Şimdiden bayramda gelen misafirlerim, yılbaşı, doğum günüm için tek adres olduğuna eminim. Allah yollarını açık etsin. Hadi biraz reklamdan bişi olmaz. Nasıl olsa arkadaşımın yeri:


BARBELLA ÇİLİNGİR SOFRASI
UMURCA MAH. DR. MÜMTAZ ATAMAN CAD. NO: 36
BODRUM
REZV. NO: 316 77 87


Giderseniz ismimi verin. Eğer memnun kalmazsanız, bana kızabilirsiniz. (komisyon almıyorum. Hayrıma reklam.) haftanın 3 günü (Çarşamba, Cuma, cumartesi) buzuki ve diğer sazlarla rembetikolar vaar. Rum şarkıları vaar! Her telden var! Ben çok eğlendim. Sizlerinde keyif alacağınızdan eminim.

Karsanat diye çok yeni dernek kurulmuş. Daha ömrü henüz 3 aylık gencecik dernek. ilk faaliyet olarak klasik müzik konserini Bodrum dinleyicisiyle buluşturmuş. Haberim olmadı. Demek ki “bir avuç biberim, her şeyden haberim.” Dememeliymiş. Ona üzüldüm. DE geçen cumartesi gecesi. Aynı dernek; sanat yönetmeni NEVZAT ATLI olan “gönülden nağmeler Türk müziği konseri” adı altında dinleti vardı. Solist ise MÜNİP UTANDI.

Marmara kolejinin salonundaki konseri nasıl anlatsam bilmem ki! 1 kere saz çalan gençlerin hepsi konservatuar mezunuydu. Hiç ses tertibatı yoktu. Keman, kanun, violonsel ve ut öz sesleriyle çaldılar. Münip hoca da mikrofonsuz okudu. Olamaz böyle güzellik. Koskoca salondan çıt çıkmadan dinledik. Zaten açılış konuşmasında Nevzat hoca bence en güzel cümleyi söyledi. “müziği eğlenmek için değil de, sanat için dinlemenizi umuyorum.” Bundan güzel anlatılamazdı.

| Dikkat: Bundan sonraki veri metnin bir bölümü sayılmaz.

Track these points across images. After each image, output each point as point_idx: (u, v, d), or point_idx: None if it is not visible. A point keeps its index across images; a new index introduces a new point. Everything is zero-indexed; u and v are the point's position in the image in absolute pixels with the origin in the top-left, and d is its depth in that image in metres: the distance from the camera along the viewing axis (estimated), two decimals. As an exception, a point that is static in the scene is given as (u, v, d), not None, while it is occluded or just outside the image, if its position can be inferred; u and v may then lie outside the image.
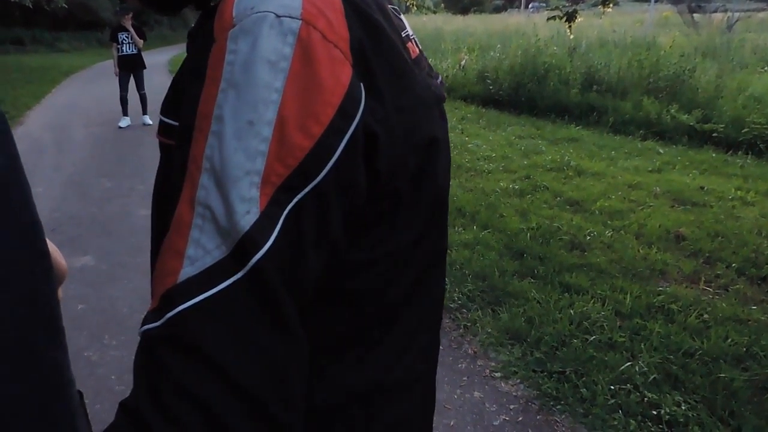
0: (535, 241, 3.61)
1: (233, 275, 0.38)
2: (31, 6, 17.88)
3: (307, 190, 0.40)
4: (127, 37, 7.39)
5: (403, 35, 0.54)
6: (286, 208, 0.40)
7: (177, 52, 21.00)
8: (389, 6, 0.55)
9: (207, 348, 0.38)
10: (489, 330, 2.68)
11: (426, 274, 0.59)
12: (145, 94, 7.72)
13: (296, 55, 0.40)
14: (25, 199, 0.70)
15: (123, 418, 0.39)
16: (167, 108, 0.52)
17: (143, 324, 0.40)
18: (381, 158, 0.45)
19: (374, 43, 0.46)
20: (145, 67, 7.69)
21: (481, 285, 3.07)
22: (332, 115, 0.41)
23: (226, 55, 0.41)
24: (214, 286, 0.38)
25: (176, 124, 0.47)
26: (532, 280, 3.12)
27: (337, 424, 0.54)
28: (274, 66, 0.40)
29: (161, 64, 16.01)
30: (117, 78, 7.56)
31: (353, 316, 0.52)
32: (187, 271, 0.39)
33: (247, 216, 0.39)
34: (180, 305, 0.38)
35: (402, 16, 0.60)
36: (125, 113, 7.64)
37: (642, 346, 2.49)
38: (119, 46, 7.41)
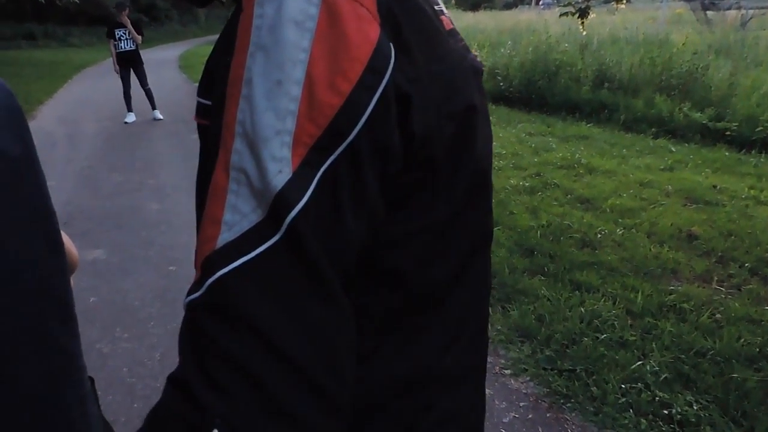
0: (545, 239, 3.60)
1: (271, 238, 0.38)
2: (43, 1, 18.01)
3: (340, 150, 0.40)
4: (125, 33, 7.38)
5: (436, 8, 0.54)
6: (320, 168, 0.39)
7: (187, 47, 21.07)
8: None
9: (248, 313, 0.38)
10: (499, 327, 2.68)
11: (472, 258, 0.57)
12: (149, 89, 7.73)
13: (322, 15, 0.40)
14: (40, 190, 0.70)
15: (171, 391, 0.39)
16: (202, 89, 0.52)
17: (187, 296, 0.40)
18: (415, 121, 0.44)
19: (403, 7, 0.45)
20: (142, 63, 7.67)
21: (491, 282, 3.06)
22: (361, 72, 0.40)
23: (253, 20, 0.41)
24: (253, 250, 0.38)
25: (207, 102, 0.47)
26: (542, 278, 3.11)
27: (385, 414, 0.53)
28: (300, 26, 0.40)
29: (171, 59, 16.07)
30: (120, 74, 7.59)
31: (397, 296, 0.51)
32: (225, 237, 0.39)
33: (279, 176, 0.38)
34: (219, 271, 0.38)
35: None
36: (130, 109, 7.67)
37: (653, 345, 2.47)
38: (117, 43, 7.41)
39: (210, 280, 0.39)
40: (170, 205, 4.38)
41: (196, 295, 0.39)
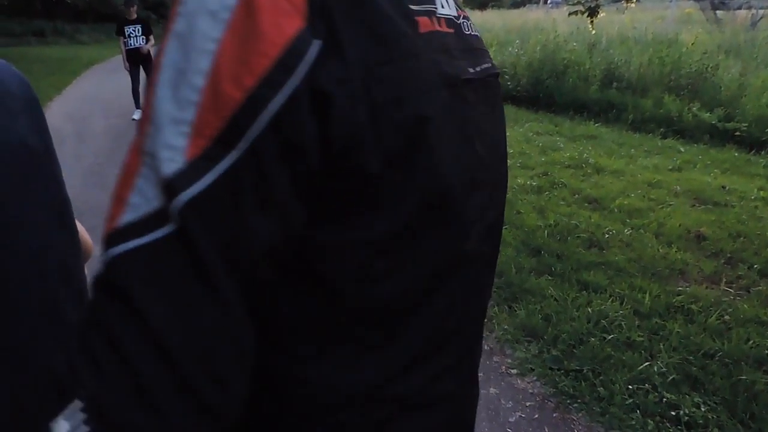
0: (552, 239, 3.58)
1: (163, 227, 0.38)
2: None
3: (243, 146, 0.39)
4: (134, 30, 7.40)
5: (415, 8, 0.51)
6: (219, 162, 0.39)
7: (195, 45, 21.07)
8: None
9: (133, 297, 0.38)
10: (505, 327, 2.67)
11: (438, 282, 0.54)
12: None
13: (239, 6, 0.40)
14: (56, 179, 0.71)
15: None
16: None
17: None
18: (336, 124, 0.42)
19: (345, 4, 0.43)
20: (152, 60, 7.68)
21: (497, 281, 3.05)
22: (268, 67, 0.39)
23: (178, 7, 0.41)
24: (146, 235, 0.38)
25: None
26: (549, 278, 3.10)
27: (325, 425, 0.52)
28: (214, 16, 0.39)
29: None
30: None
31: (336, 307, 0.49)
32: (126, 218, 0.39)
33: (170, 164, 0.38)
34: (114, 249, 0.39)
35: None
36: (138, 106, 7.67)
37: (661, 346, 2.46)
38: (126, 40, 7.43)
39: (106, 257, 0.39)
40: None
41: (97, 271, 0.40)
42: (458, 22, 0.60)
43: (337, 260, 0.47)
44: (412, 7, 0.51)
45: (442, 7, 0.57)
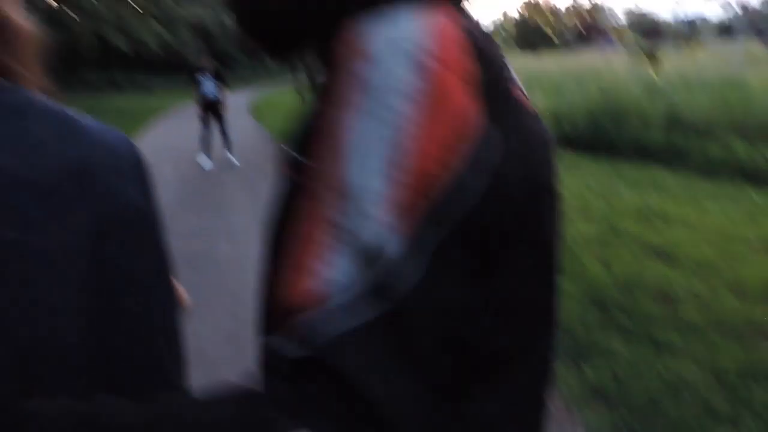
0: (618, 292, 3.46)
1: (379, 306, 0.37)
2: (128, 51, 19.47)
3: (447, 225, 0.39)
4: (207, 79, 7.78)
5: (511, 78, 0.53)
6: (430, 243, 0.39)
7: (258, 94, 21.99)
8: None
9: (353, 378, 0.36)
10: (573, 386, 2.57)
11: (530, 332, 0.54)
12: (228, 135, 8.08)
13: (428, 87, 0.40)
14: (163, 239, 0.75)
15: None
16: (297, 144, 0.54)
17: (273, 344, 0.39)
18: (496, 199, 0.43)
19: (497, 83, 0.45)
20: (224, 108, 8.04)
21: (562, 337, 2.96)
22: (467, 149, 0.40)
23: (357, 81, 0.41)
24: (360, 315, 0.37)
25: (303, 159, 0.49)
26: (617, 334, 2.98)
27: None
28: (407, 96, 0.40)
29: (241, 106, 16.77)
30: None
31: (459, 363, 0.48)
32: (330, 297, 0.38)
33: (381, 243, 0.38)
34: (323, 332, 0.37)
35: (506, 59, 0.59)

Oturduğun koltuğumda yapıştım. Nefes almayı bile unutacak kadar kendimden geçtim. Münip Utandı; Dede efendi’den başladı. Lemi Atlı’lar, hepsini sayamayacağım kadar bestekarların şarkılarını nasıl okudu. Sanki şarkı söylemiyordu da konuşuyordu. Konser sonunda dinleyenlerin ayakta alkışlarıyla, hoca 3 kere bis yaptı. Uçtum resmen.

Her şeye maydanoz olduğumdan bu derneğe de üye oldum. Derneğin amacı sadece müzik değilmiş. Sanatın bütün dallarında faaliyet göstermek. Kurslar açmak. Sergi, paneller yapmakmış. Bende güzel olan şeyleri seviyorum ya. Artık her Salı onların toplantılarına katılmayı ve bende ne yapabilirime bakacağım. Bellimi olur bu yaştan sonra daha değişik faaliyetlerde bulunabilirim. İçimdeki gizli yetenekleri ( tek yetenek de değil. Çoğul. Kendimi beğenmezsem çatlarım.) dışarı çıkarırım. Hadi bana kolay gelsin. Du bakaliii! Daha neler etceeem!